![](https://wherobots.com/wp-content/uploads/2023/12/Inline-Blue_Black_onWhite@3x.png)

# Havasu Raster ETL example

In this example we demonstrate:

* working with the EuroSAT raster dataset as Havasu tables
* raster opertions 
* handling CRS transforms, and 
* benchmarking raster geometry operations


Read more about [Havasu](https://docs.wherobots.com/latest/references/havasu/introduction/), and [WherobotsDB Raster support](https://docs.wherobots.com/latest/references/havasu/raster/raster-overview/) in the documentation.

# Launch Spark Job

In [None]:
from pyspark.sql import SparkSession
from pyspark.sql.functions import expr, col
from sedona.spark import *
import geopandas as gpd

# Define sedona context

In [None]:
config = SedonaContext.builder().appName('havasu-iceberg-raster-etl')\
    .getOrCreate()
sedona = SedonaContext.create(config)

# Load Raster Datasets

## EuroSAT

In [None]:
eurosat_path = 's3://wherobots-examples/data/eurosat_small'
df_binary = sedona.read.format("binaryFile").option("pathGlobFilter", "*.tif").option("recursiveFileLookup", "true").load(eurosat_path)
df_geotiff = df_binary.withColumn("rast", expr("RS_FromGeoTiff(content)")).withColumn("name", expr("reverse(split(path, '/'))[0]")).select("name", "length", "rast")
df_geotiff.show(5, False)

# Save Raster Datasets to Havasu

In [None]:
sedona.sql("CREATE NAMESPACE IF NOT EXISTS wherobots.test_db")
sedona.sql("DROP TABLE IF EXISTS wherobots.test_db.eurosat_ms")
df_geotiff.coalesce(16).writeTo("wherobots.test_db.eurosat_ms").create()

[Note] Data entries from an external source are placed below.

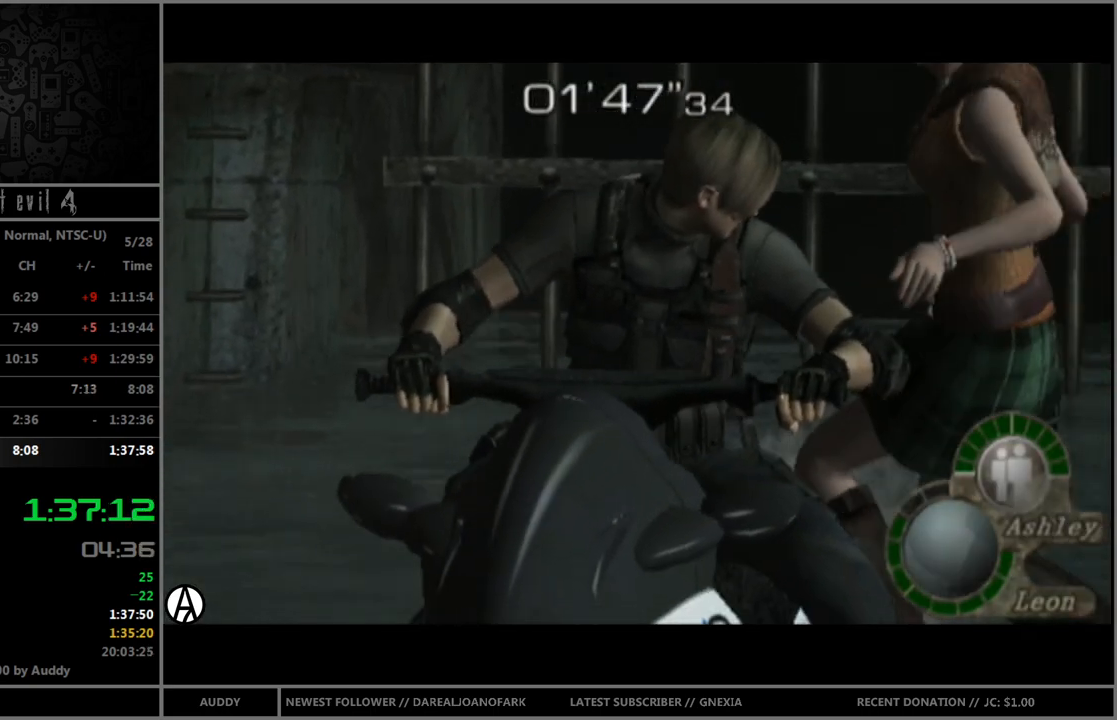
{"buttons": [], "left_stick": "center", "right_stick": "center", "events": []}
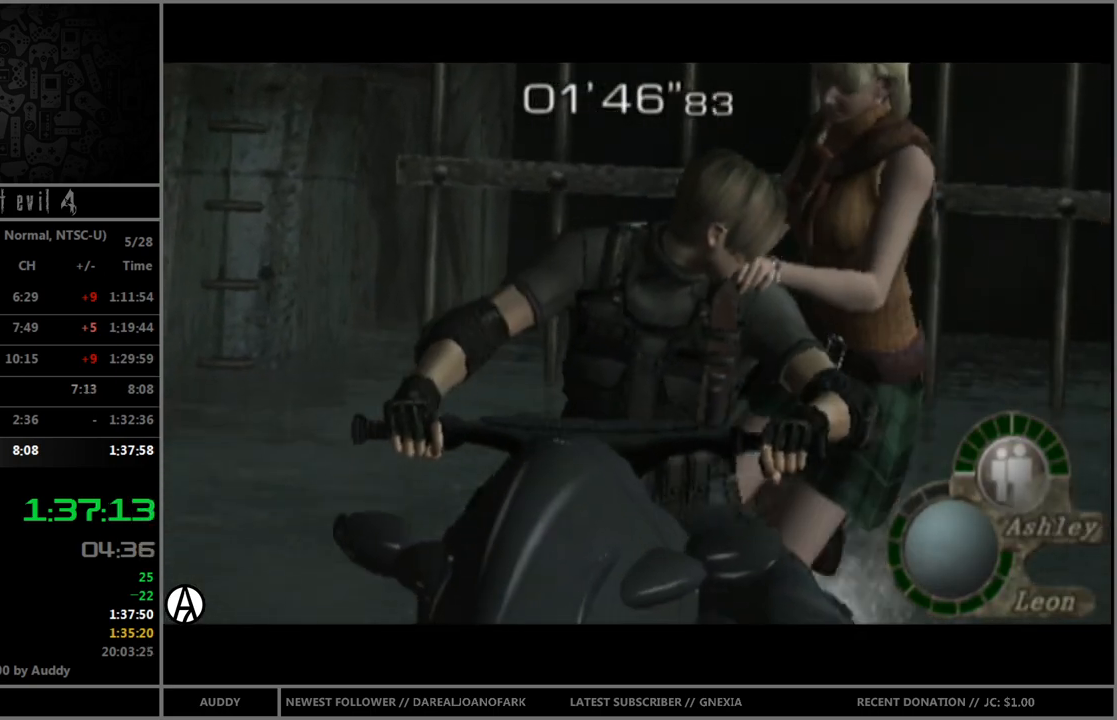
{"buttons": [], "left_stick": "center", "right_stick": "center", "events": []}
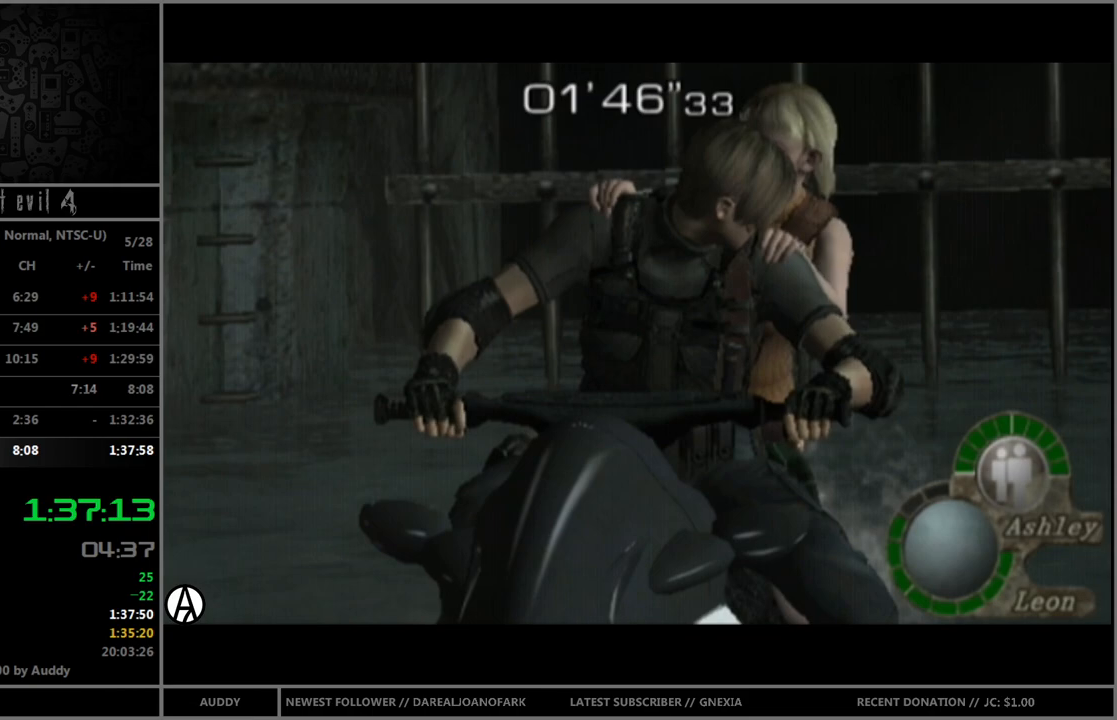
{"buttons": [], "left_stick": "center", "right_stick": "center", "events": []}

## Save another copy of EuroSAT partitioned by SRID

In [None]:
sedona.sql("DROP TABLE IF EXISTS wherobots.test_db.eurosat_ms_srid")
df_rast_havasu = sedona.table("wherobots.test_db.eurosat_ms")
df_rast_havasu.withColumn("srid", expr("RS_SRID(rast) as srid"))\
    .sort('srid')\
    .write.format("havasu.iceberg").partitionBy("srid")\
    .saveAsTable("wherobots.test_db.eurosat_ms_srid")

## Reload Havasu Rasters

In [None]:
df_rast_havasu = sedona.table("wherobots.test_db.eurosat_ms")
df_rast_havasu_srid = sedona.table('wherobots.test_db.eurosat_ms_srid')

# Test Raster Functions

## Test Basic Raster Property Accessors

In [None]:
df_rast_havasu.selectExpr("name", "RS_Envelope(rast) as env", "RS_Metadata(rast) as meta").show(5)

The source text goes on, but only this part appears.